182W PC (2x55 2x36) over my 55g Im pleased with it.

Moe


----------



## liquidgardens (Apr 8, 2003)

I use a technique known as overdriving on a 55gal tank I have. I expect that some may be against this, but there are probably just as many who condone it.

I have set up 4 T8 bulbs which are all run independently by their own 4 bulb ballast.

Essentially each T8 bulb gets what 4 40 watt bulbs would get in an intended enviroment.

Now you would think that I was putting 640 watts of light to a 55gal tank, but it really does not calc out to that. I think you lose some percentage with the more stacking/overdriving you do. I would guess that I am producing half of that....still, under best guestimation, I am at about 5 watts per gal.

Bright? Yes, rather bright, but I do not run the lights for 10-12 hours. I have a T12 that is on a seperate timer. It runs most of the time, this creates an ominous glow in the tank which is quite pleasing to the eye. 

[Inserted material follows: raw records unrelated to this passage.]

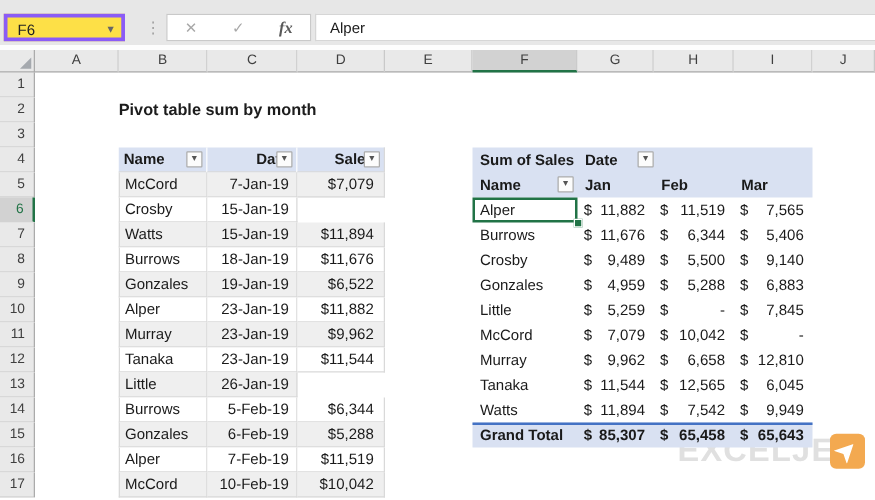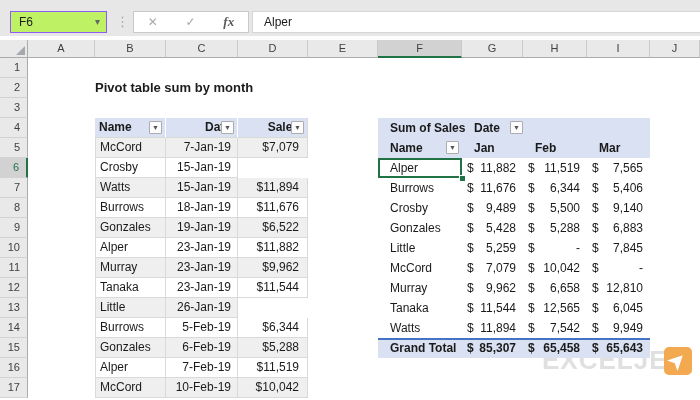--- a/index.html
+++ b/index.html
@@ -10,8 +10,8 @@
   .formula-row{position:absolute;left:0;top:0;width:700px;height:36px;
                background:var(--top-bar,#E7E7E7);}
   .formula-gap{position:absolute;left:0;top:36px;width:700px;height:4px;background:#fdfdfd;}
-  .name-box{position:absolute;left:10px;top:11px;width:97px;height:22px;background:#bef264;
-            border:1px solid #8b5cf6;box-sizing:border-box;font-size:12px;line-height:20px;}
+  .name-box{position:absolute;left:3px;top:11px;width:97px;height:22px;background:#fde047;
+            border:3px solid #8b5cf6;box-sizing:border-box;font-size:12px;line-height:20px;}
   .nb-text{padding-left:8px;color:#222;}
   .nb-arrow{position:absolute;right:6px;top:0;color:#666;font-size:10px;line-height:20px;}
   .bar-dots{position:absolute;left:116px;top:11px;width:10px;height:22px;color:#A3A3A3;

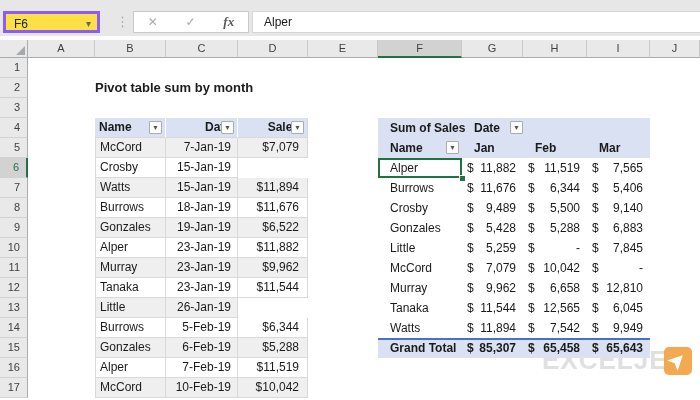--- a/index.html
+++ b/index.html
@@ -77,7 +77,7 @@
   .pvt-cell{position:absolute;height:20px;line-height:20px;font-size:12px;box-sizing:border-box;
             white-space:nowrap;}
   .bold{font-weight:bold;}
-  .pl{padding-left:12px;}
+  .pl{padding-left:6px;}
   .acct{display:flex;justify-content:space-between;padding:0 7px 0 5px;}
 
   

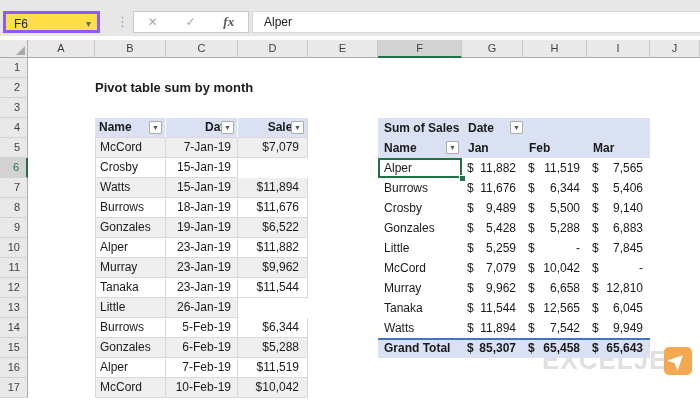--- a/index.html
+++ b/index.html
@@ -273,7 +273,7 @@
       <div class="pvt-cell pl" style="left: 378px; top: 218px; width: 84px;"><span>Gonzales</span></div>
       <div class="pvt-cell acct" style="left: 462px; top: 218px; width: 61px;">
         <span>$</span>
-        <span>5,428</span>
+        <span>4,959</span>
       </div>
       <div class="pvt-cell acct" style="left: 523px; top: 218px; width: 64px;">
         <span>$</span>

Just an experiment for me, but I am quite pleased with the results. All my plants are growing nicely. I think in most natural enviroments, direct sunlight is strong for only a few hours per day in most cases. Stornger than what I am giving, but this system is more reliable than any CF I have ever deblt with.

I would expect that others on this board have doen the same. 

Based on my results, I would definately do it again on another tank. I would not increase on the 55 though.


----------